= WHAT YOU HAVE TO DO =
Put every line from these items into a Markdown table with two columns, Row and Line. Number each row and leave out blank lines.

= Saved items =
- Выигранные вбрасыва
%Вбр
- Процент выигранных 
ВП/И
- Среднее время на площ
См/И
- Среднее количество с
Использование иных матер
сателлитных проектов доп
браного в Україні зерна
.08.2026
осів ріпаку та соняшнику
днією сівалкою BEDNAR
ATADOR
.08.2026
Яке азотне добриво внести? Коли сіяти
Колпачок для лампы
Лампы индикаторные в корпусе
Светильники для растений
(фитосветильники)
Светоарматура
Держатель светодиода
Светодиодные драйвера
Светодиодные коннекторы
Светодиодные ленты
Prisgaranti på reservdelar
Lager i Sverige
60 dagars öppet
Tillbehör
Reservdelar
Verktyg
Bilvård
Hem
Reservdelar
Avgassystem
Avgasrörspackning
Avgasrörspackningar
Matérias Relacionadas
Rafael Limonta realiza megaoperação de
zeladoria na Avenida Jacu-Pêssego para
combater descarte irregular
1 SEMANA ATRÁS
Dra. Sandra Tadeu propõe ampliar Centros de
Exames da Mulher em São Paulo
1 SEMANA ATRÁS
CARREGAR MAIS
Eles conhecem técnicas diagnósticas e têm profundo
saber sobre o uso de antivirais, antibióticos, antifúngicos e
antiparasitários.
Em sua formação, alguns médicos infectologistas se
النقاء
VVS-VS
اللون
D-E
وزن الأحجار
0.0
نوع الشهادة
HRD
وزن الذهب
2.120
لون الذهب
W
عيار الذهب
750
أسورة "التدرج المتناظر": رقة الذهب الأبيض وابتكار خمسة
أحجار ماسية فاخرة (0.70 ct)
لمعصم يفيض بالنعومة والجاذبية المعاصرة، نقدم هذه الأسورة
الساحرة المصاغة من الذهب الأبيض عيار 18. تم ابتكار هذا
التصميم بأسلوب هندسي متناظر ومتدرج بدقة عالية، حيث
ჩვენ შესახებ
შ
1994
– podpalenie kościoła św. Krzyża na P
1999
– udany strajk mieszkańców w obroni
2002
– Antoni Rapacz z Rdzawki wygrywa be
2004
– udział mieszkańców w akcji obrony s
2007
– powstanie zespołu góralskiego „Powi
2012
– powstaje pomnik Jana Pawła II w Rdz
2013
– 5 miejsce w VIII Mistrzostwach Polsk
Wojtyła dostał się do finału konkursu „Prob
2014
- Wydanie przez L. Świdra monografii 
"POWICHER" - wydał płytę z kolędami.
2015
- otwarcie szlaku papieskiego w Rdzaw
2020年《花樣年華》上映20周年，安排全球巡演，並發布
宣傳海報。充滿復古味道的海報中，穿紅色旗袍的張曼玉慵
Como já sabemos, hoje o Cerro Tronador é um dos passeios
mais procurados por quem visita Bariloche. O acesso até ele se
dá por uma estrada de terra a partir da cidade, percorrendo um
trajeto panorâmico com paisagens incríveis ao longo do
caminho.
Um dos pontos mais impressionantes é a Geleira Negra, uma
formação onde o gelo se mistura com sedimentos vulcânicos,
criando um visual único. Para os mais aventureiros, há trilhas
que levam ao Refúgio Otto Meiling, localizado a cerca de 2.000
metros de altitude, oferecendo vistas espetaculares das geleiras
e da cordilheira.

= ANSWER TO THIS PROBLEM =
| Row | Line |
|---|---|
| 1 | - Выигранные вбрасыва |
| 2 | %Вбр |
| 3 | - Процент выигранных  |
| 4 | ВП/И |
| 5 | - Среднее время на площ |
| 6 | См/И |
| 7 | - Среднее количество с |
| 8 | Использование иных матер |
| 9 | сателлитных проектов доп |
| 10 | браного в Україні зерна |
| 11 | .08.2026 |
| 12 | осів ріпаку та соняшнику |
| 13 | днією сівалкою BEDNAR |
| 14 | ATADOR |
| 15 | .08.2026 |
| 16 | Яке азотне добриво внести? Коли сіяти |
| 17 | Колпачок для лампы |
| 18 | Лампы индикаторные в корпусе |
| 19 | Светильники для растений |
| 20 | (фитосветильники) |
| 21 | Светоарматура |
| 22 | Держатель светодиода |
| 23 | Светодиодные драйвера |
| 24 | Светодиодные коннекторы |
| 25 | Светодиодные ленты |
| 26 | Prisgaranti på reservdelar |
| 27 | Lager i Sverige |
| 28 | 60 dagars öppet |
| 29 | Tillbehör |
| 30 | Reservdelar |
| 31 | Verktyg |
| 32 | Bilvård |
| 33 | Hem |
| 34 | Reservdelar |
| 35 | Avgassystem |
| 36 | Avgasrörspackning |
| 37 | Avgasrörspackningar |
| 38 | Matérias Relacionadas |
| 39 | Rafael Limonta realiza megaoperação de |
| 40 | zeladoria na Avenida Jacu-Pêssego para |
| 41 | combater descarte irregular |
| 42 | 1 SEMANA ATRÁS |
| 43 | Dra. Sandra Tadeu propõe ampliar Centros de |
| 44 | Exames da Mulher em São Paulo |
| 45 | 1 SEMANA ATRÁS |
| 46 | CARREGAR MAIS |
| 47 | Eles conhecem técnicas diagnósticas e têm profundo |
| 48 | saber sobre o uso de antivirais, antibióticos, antifúngicos e |
| 49 | antiparasitários. |
| 50 | Em sua formação, alguns médicos infectologistas se |
| 51 | النقاء |
| 52 | VVS-VS |
| 53 | اللون |
| 54 | D-E |
| 55 | وزن الأحجار |
| 56 | 0.0 |
| 57 | نوع الشهادة |
| 58 | HRD |
| 59 | وزن الذهب |
| 60 | 2.120 |
| 61 | لون الذهب |
| 62 | W |
| 63 | عيار الذهب |
| 64 | 750 |
| 65 | أسورة "التدرج المتناظر": رقة الذهب الأبيض وابتكار خمسة |
| 66 | أحجار ماسية فاخرة (0.70 ct) |
| 67 | لمعصم يفيض بالنعومة والجاذبية المعاصرة، نقدم هذه الأسورة |
| 68 | الساحرة المصاغة من الذهب الأبيض عيار 18. تم ابتكار هذا |
| 69 | التصميم بأسلوب هندسي متناظر ومتدرج بدقة عالية، حيث |
| 70 | ჩვენ შესახებ |
| 71 | შ |
| 72 | 1994 |
| 73 | – podpalenie kościoła św. Krzyża na P |
| 74 | 1999 |
| 75 | – udany strajk mieszkańców w obroni |
| 76 | 2002 |
| 77 | – Antoni Rapacz z Rdzawki wygrywa be |
| 78 | 2004 |
| 79 | – udział mieszkańców w akcji obrony s |
| 80 | 2007 |
| 81 | – powstanie zespołu góralskiego „Powi |
| 82 | 2012 |
| 83 | – powstaje pomnik Jana Pawła II w Rdz |
| 84 | 2013 |
| 85 | – 5 miejsce w VIII Mistrzostwach Polsk |
| 86 | Wojtyła dostał się do finału konkursu „Prob |
| 87 | 2014 |
| 88 | - Wydanie przez L. Świdra monografii  |
| 89 | "POWICHER" - wydał płytę z kolędami. |
| 90 | 2015 |
| 91 | - otwarcie szlaku papieskiego w Rdzaw |
| 92 | 2020年《花樣年華》上映20周年，安排全球巡演，並發布 |
| 93 | 宣傳海報。充滿復古味道的海報中，穿紅色旗袍的張曼玉慵 |
| 94 | Como já sabemos, hoje o Cerro Tronador é um dos passeios |
| 95 | mais procurados por quem visita Bariloche. O acesso até ele se |
| 96 | dá por uma estrada de terra a partir da cidade, percorrendo um |
| 97 | trajeto panorâmico com paisagens incríveis ao longo do |
| 98 | caminho. |
| 99 | Um dos pontos mais impressionantes é a Geleira Negra, uma |
| 100 | formação onde o gelo se mistura com sedimentos vulcânicos, |
| 101 | criando um visual único. Para os mais aventureiros, há trilhas |
| 102 | que levam ao Refúgio Otto Meiling, localizado a cerca de 2.000 |
| 103 | metros de altitude, oferecendo vistas espetaculares das geleiras |
| 104 | e da cordilheira. |